## WHAT YOU NEED TO DO
Repeat exactly the lines that run from the start of the records below to the line with "при заборе мазка", including both of those lines but not the pictures.

Dataset entries

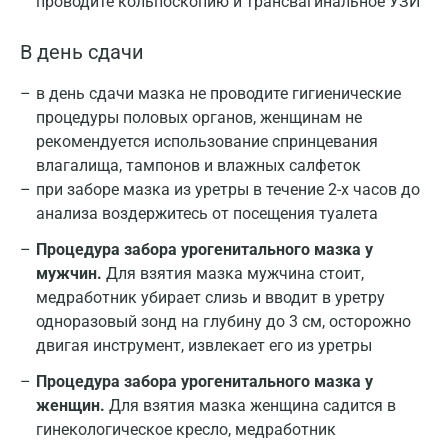
проводите кольпоскопию и трансвагинальное УЗИ
В день сдачи
в день сдачи мазка не проводите гигиенические
процедуры половых органов, женщинам не
рекомендуется использование спринцевания
влагалища, тампонов и влажных салфеток
при заборе мазка из уретры в течение 2-х часов до
анализа воздержитесь от посещения туалета
Процедура забора урогенитального мазка у
мужчин.
Для взятия мазка мужчина стоит,
медработник убирает слизь и вводит в уретру
одноразовый зонд на глубину до 3 см, осторожно
двигая инструмент, извлекает его из уретры
Процедура забора урогенитального мазка у
женщин.
Для взятия мазка женщина садится в
гинекологическое кресло, медработник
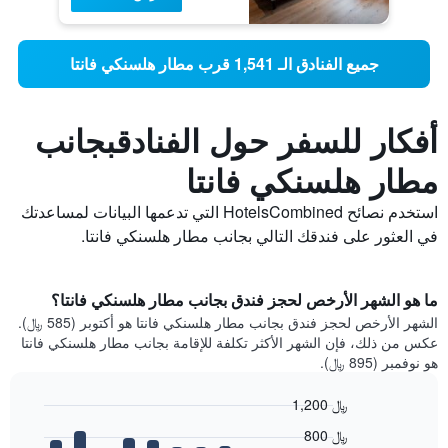
جميع الفنادق الـ 1,541 قرب مطار هلسنكي فانتا
أفكار للسفر حول الفنادقبجانب
مطار هلسنكي فانتا
استخدم نصائح HotelsCombined التي تدعمها البيانات لمساعدتك
في العثور على فندقك التالي بجانب مطار هلسنكي فانتا.
ما هو الشهر الأرخص لحجز فندق بجانب مطار هلسنكي فانتا؟
الشهر الأرخص لحجز فندق بجانب مطار هلسنكي فانتا هو أكتوبر (585 ﷼).
عكس من ذلك، فإن الشهر الأكثر تكلفة للإقامة بجانب مطار هلسنكي فانتا
هو نوفمبر (895 ﷼).
1,200 ﷼
Bar
Chart
800 ﷼
graphic.
chart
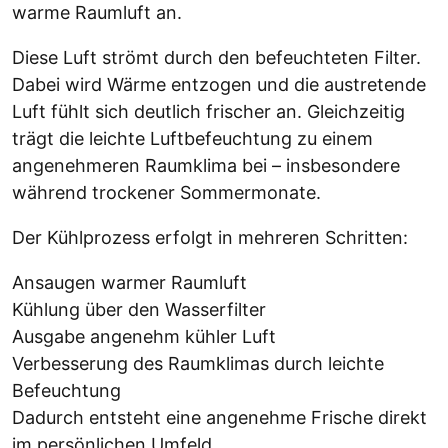
warme Raumluft an.
Diese Luft strömt durch den befeuchteten Filter.
Dabei wird Wärme entzogen und die austretende
Luft fühlt sich deutlich frischer an. Gleichzeitig
trägt die leichte Luftbefeuchtung zu einem
angenehmeren Raumklima bei – insbesondere
während trockener Sommermonate.
Der Kühlprozess erfolgt in mehreren Schritten:
Ansaugen warmer Raumluft
Kühlung über den Wasserfilter
Ausgabe angenehm kühler Luft
Verbesserung des Raumklimas durch leichte
Befeuchtung
Dadurch entsteht eine angenehme Frische direkt
im persönlichen Umfeld.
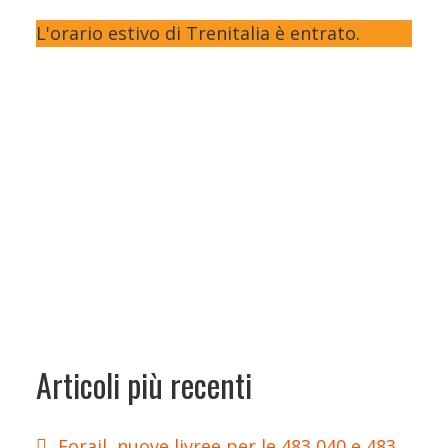
L'orario estivo di Trenitalia è entrato.
Articoli più recenti
Forail, nuove livree per le 483 040 e 483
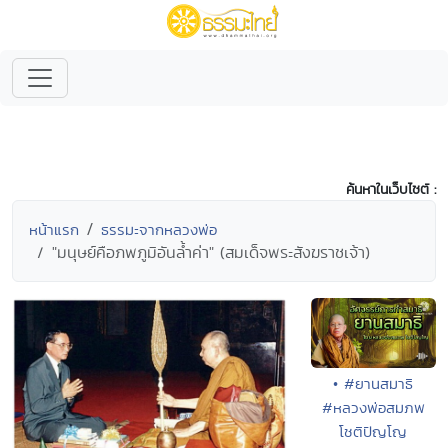
ค้นหาในเว็บไซต์ :
หน้าแรก
ธรรมะจากหลวงพ่อ
"มนุษย์คือภพภูมิอันล้ำค่า" (สมเด็จพระสังฆราชเจ้า)
• #ยานสมาธิ
#หลวงพ่อสมภพ
โชติปัญโญ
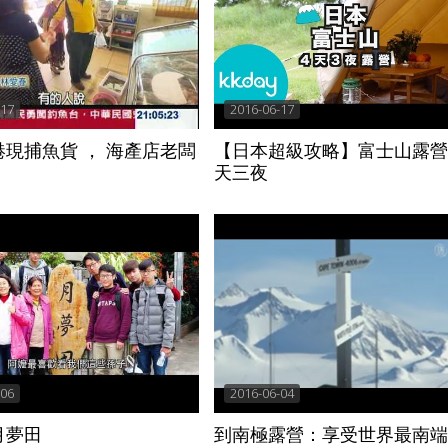
-17
2016-06-17
現捕魚貨 ， 海產店老闆
【日本超級攻略】富士山露營
天三夜
-06
2016-06-04
月夢田
到南極露營：享受世界最南端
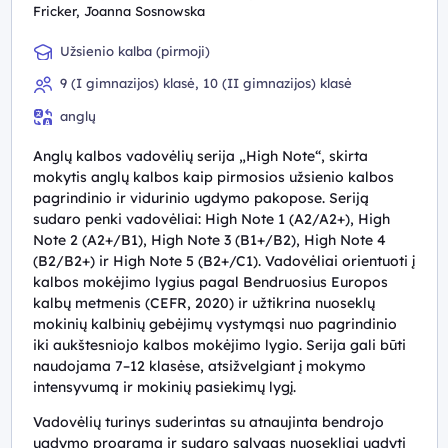
Fricker, Joanna Sosnowska
Užsienio kalba (pirmoji)
9 (I gimnazijos) klasė, 10 (II gimnazijos) klasė
anglų
Anglų kalbos vadovėlių serija „High Note“, skirta
mokytis anglų kalbos kaip pirmosios užsienio kalbos
pagrindinio ir vidurinio ugdymo pakopose. Seriją
sudaro penki vadovėliai: High Note 1 (A2/A2+), High
Note 2 (A2+/B1), High Note 3 (B1+/B2), High Note 4
(B2/B2+) ir High Note 5 (B2+/C1). Vadovėliai orientuoti į
kalbos mokėjimo lygius pagal Bendruosius Europos
kalbų metmenis (CEFR, 2020) ir užtikrina nuoseklų
mokinių kalbinių gebėjimų vystymąsi nuo pagrindinio
iki aukštesniojo kalbos mokėjimo lygio. Serija gali būti
naudojama 7–12 klasėse, atsižvelgiant į mokymo
intensyvumą ir mokinių pasiekimų lygį.
Vadovėlių turinys suderintas su atnaujinta bendrojo
ugdymo programa ir sudaro sąlygas nuosekliai ugdyti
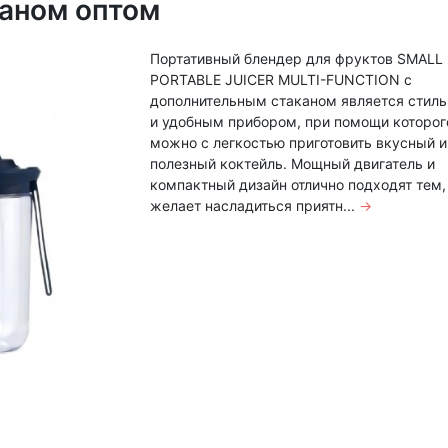
аном оптом
Портативный блендер для фруктов SMALL
PORTABLE JUICER MULTI-FUNCTION с
дополнительным стаканом является стил
и удобным прибором, при помощи которог
можно с легкостью приготовить вкусный и
полезный коктейль. Мощный двигатель и
компактный дизайн отлично подходят тем,
желает насладиться приятн...
→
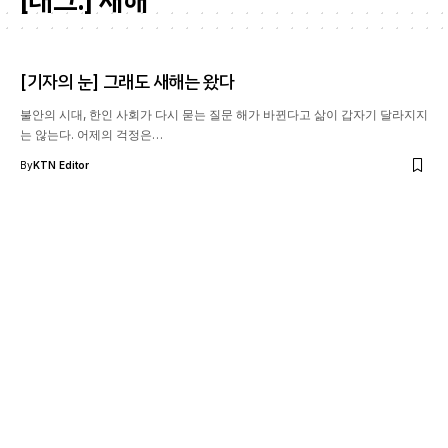
[태그:]
새해
[기자의 눈] 그래도 새해는 왔다
불안의 시대, 한인 사회가 다시 묻는 질문 해가 바뀐다고 삶이 갑자기 달라지지
는 않는다. 어제의 걱정은…
By
KTN Editor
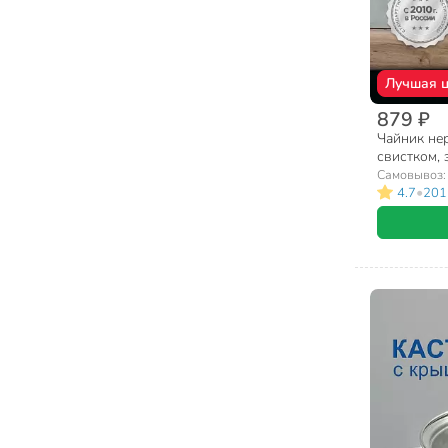
Лучшая 
879 ₽
Чайник нер
свистком, 
бакелитова
Самовывоз
•
4.7
201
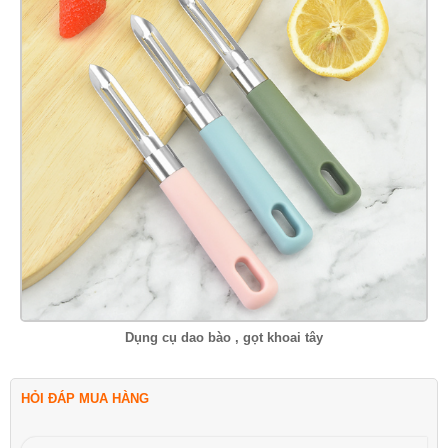
Dụng cụ dao bào , gọt khoai tây
HỎI ĐÁP MUA HÀNG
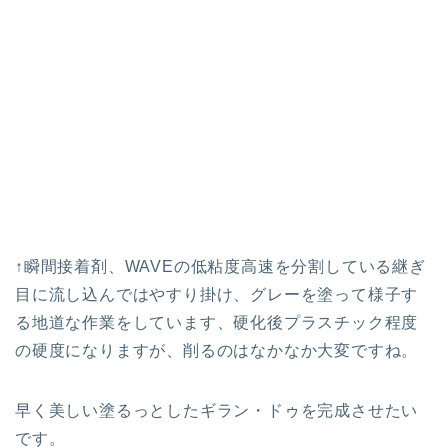
↑瞬間接着剤、WAVEの低粘度高速を分割している継ぎ
目に流し込んではやすり掛け、グレーを塗って様子す
る地道な作業をしています、硬化後プラスチック程度
の硬度になりますが、削るのはなかなか大変ですね。
早く美しい塗るっとしたギラン・ドゥを完成させたい
です。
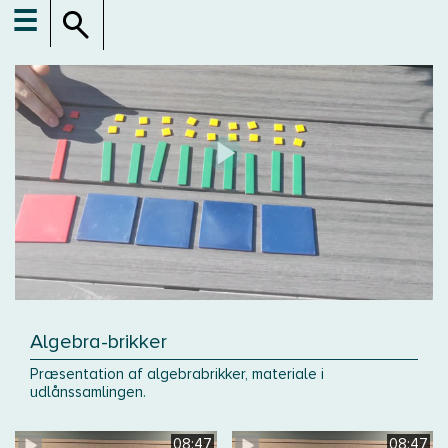
☰
Algebra-brikker
Præsentation af algebrabrikker, materiale i
udlånssamlingen.
08:47
08:47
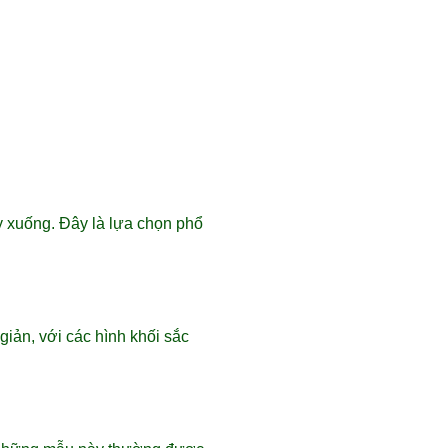
y xuống. Đây là lựa chọn phổ
iản, với các hình khối sắc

## EXERCISE ANSWER
проводите кольпоскопию и трансвагинальное УЗИ
В день сдачи
в день сдачи мазка не проводите гигиенические
процедуры половых органов, женщинам не
рекомендуется использование спринцевания
влагалища, тампонов и влажных салфеток
при заборе мазка из уретры в течение 2-х часов до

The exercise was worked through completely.